Security

Busting common threat intelligence myths

By Chris Pace, Technology Advocate at Recorded Future
Security
Published: 28 June 2018

There are plenty of misconceptions surrounding threat intelligence, one being that it is only for elite security analysts, another that it causes more problems than it solves. These misunderstandings risk leading many security professionals to believe that bringing threat intelligence into their role is not advantageous. Even though many organisations want to better understand the threat landscape and proactively use intelligence, there is also a clear struggle in practically applying threat intelligence to security.

Common misconceptions explained
Some of the common assumptions around threat intelligence are as follows:

“It’s only for elite analysts”

Nothing could be further from the truth. Threat intelligence is about giving security professionals in any role or with any amount of experience the context and information they need to respond quickly and proactively to new threats.

“It’s just a bunch of PDF reports or streams of data”

Just like any other tool, intelligence can be good or bad. Genuine threat intelligence is real time, stripped of false positives, and present in a format designed to drive effective decision making.

“It causes more problems than it solves”

Poorly implemented threat intelligence risks being counterproductive and burying analysts under a mountain of false positives. Well-implemented threat intelligence does the reverse. It integrates with existing security technologies to provide analysts with what they need, where and when they need it.

Where does threat intelligence fit in?
Threat intelligence is about obtaining insights that inform action, and it is these insights that make threat intelligence an incredibly useful asset for every area of an organisation’s security strategy. To name a few, threat intelligence can be applied in security operations centres; incident response; and vulnerability management.

Security operations centres
The role of security operations centres (SOCs) is typically tailored to the specific needs of their organisation. Common responsibilities include: Incident prevention, detection and response; regulatory requirements; oversight of security people, processes, and technologies; and policy and process management. But there’s one duty that is near-universal to SOCs everywhere: monitoring security alerts from SIEM, IDS, EDR and other technologies to identify and respond to security events and incidents. In doing this, SOCs face four primary challenges: internal data is of limited use in isolation; the volume of alerts is overwhelming; it’s hard to identify what is important; and false positives and inaccuracies in external data are crippling.

Threat intelligence is a tailor-made solution for the difficulties faced by SOC analysts. By enriching incoming alerts with vital information and context, threat intelligence helps SOC analysts quickly cut away false positives and inaccurate information, while informing better and faster decision making.

The single greatest challenge for SOC analysts is time pressure — there is simply no time to be wasted. Therefore, a threat intelligence capability must go beyond providing mere data, which is already available in unmanageable quantities.

Incident response
The function of incident response is simple: to prepare for and respond to cybersecurity incidents. Many organisations are striving to make their incident response lifecycle faster and more proactive, but there are some matters that complicate this area of security. Vital information is often scattered across multiple sources, and speed is important as a delay in detection or response means greater loss.

Incident response teams generally face four major challenges: the cybersecurity skills gap; the increasing volume and sophistication of cyberattacks; increased response time due to overwhelmed analysts; and processes often reliant on disjointed technologies. However, threat intelligence can address these problems.

An analyst’s ability to respond to threats is proportional to their knowledge and experience however, threat intelligence arms analysts at all levels. Genuine threat intelligence provides incident response teams with only the insights they need to make better decisions, enabling analysts to handle incidents faster, more effectively, and more reliably.

Vulnerability management
Addressing a vulnerability focusses on two key concerns: how much of a security risk does this present and, if remediation requires a change to some aspect of infrastructure, what’s the risk of something breaking?

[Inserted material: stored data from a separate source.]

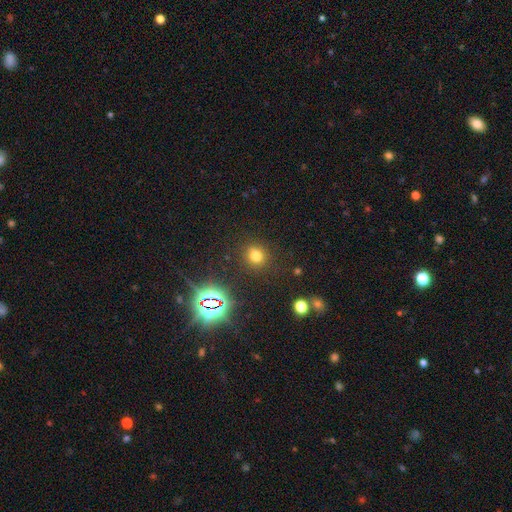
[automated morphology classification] This appears to be a smooth galaxy with no disk features (70%) that is round (82%). Merging: none (86%).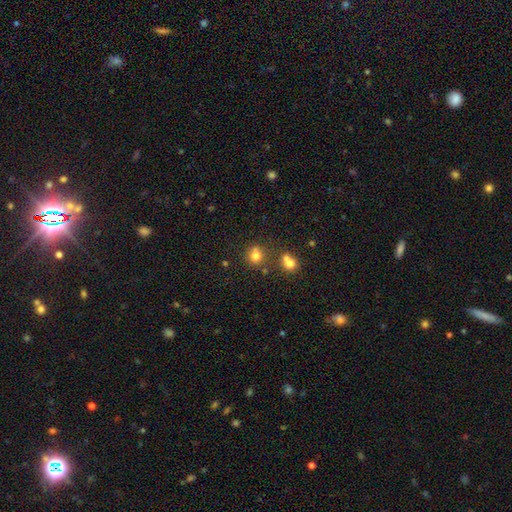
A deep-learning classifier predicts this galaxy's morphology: This appears to be a smooth galaxy with no disk features (76%) that is round (85%). Merging: none (63%).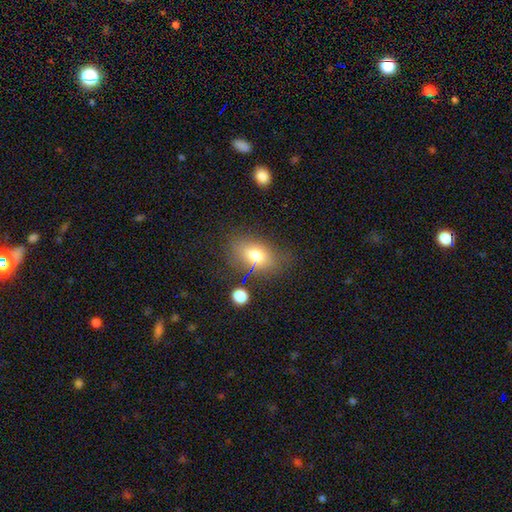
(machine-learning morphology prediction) Smooth or featured? Predicted: smooth (p=0.74). How rounded? Predicted: in between (p=0.81). Merging? Predicted: none (p=0.73).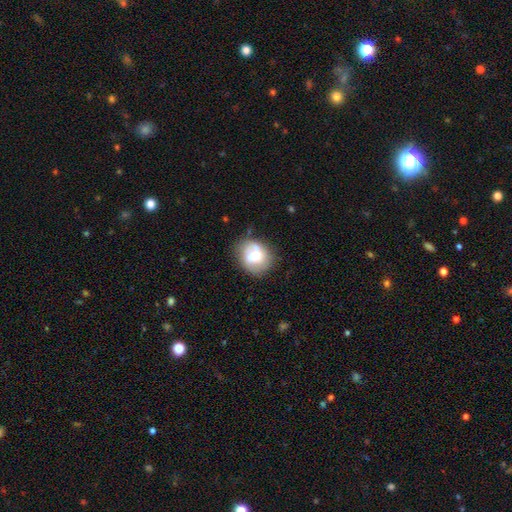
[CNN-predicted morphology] Smooth or featured?
  - smooth: 57% *
  - featured or disk: 34%
  - star or artifact: 8%
How rounded?
  - round: 66% *
  - in between: 33%
  - cigar-shaped: 1%
Merging?
  - none: 53% *
  - minor disturbance: 23%
  - merger: 15%
  - major disturbance: 9%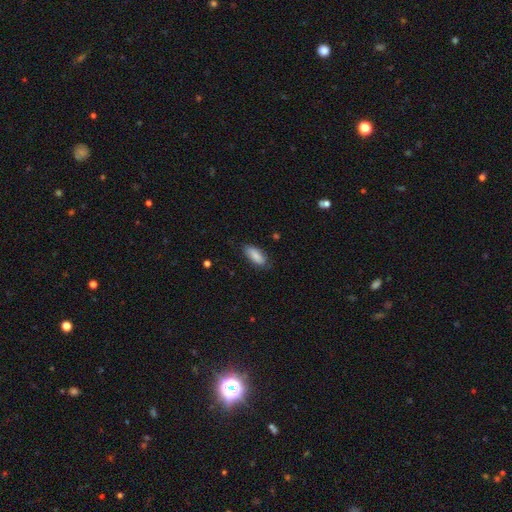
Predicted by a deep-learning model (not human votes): A smooth galaxy with no disk features (84%) that is in between round and cigar-shaped (84%). Merging: none (76%).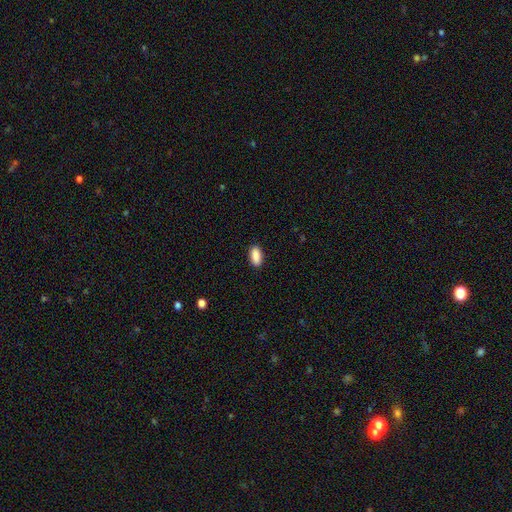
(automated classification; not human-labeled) This is clearly a smooth galaxy (90%). How rounded: clearly in between (89%). Merging: clearly none (90%).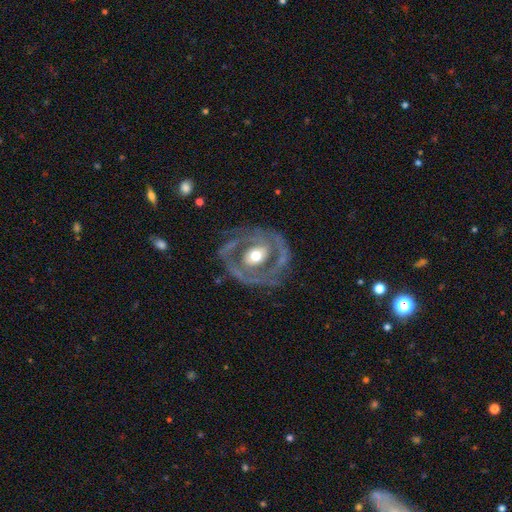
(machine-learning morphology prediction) This appears to be a featured or disk galaxy (79%) with no bar (58%), spiral arms (62%) and a moderate central bulge (70%). Merging: none (70%).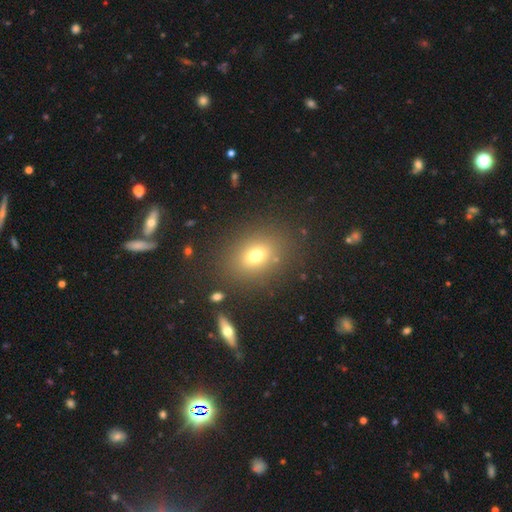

75% of all disclosed vulnerabilities appear online an average of seven days before they are listed in the National Vulnerability Database (NVD). That’s quite a head start for cybercriminals, so quick remediation is crucial. Threat intelligence helps take vulnerability management to the next level by providing the intelligence and context necessary to make risk-based patching decisions, and therefore aids the rapid remediation that’s required.

Threat intelligence for CISOs and security leaders
CISOs and other security leaders have a huge amount of responsibility within their organisation. It is, after all, their job to ensure the entire security function runs smoothly, and that the security, integrity, and availability of the organisation’s intellectual property and IT assets is maintained.

Perhaps the greatest challenge for CISOs and security leaders is how to balance available resources against the need to secure their organisations against an ever-evolving cyber threat. Threat intelligence addresses these issues by helping them to build a picture of the threat landscape, accurately calculate cyber risk, and arm security personnel with the intelligence and context they need to make better, faster decisions.

Genuine threat intelligence
Threat intelligence can be operationalised in a variety of roles and can play a central part in developing a proactive security strategy. Threat intelligence has the potential to add huge value to the processes mentioned above, but in order for this to happen it must display some key characteristics: it must be comprehensive; relevant; contextualised; and integrated. When armed with the right intelligence tools, security personnel across all functions and experience levels can work faster, more effectively and more reliably than ever before.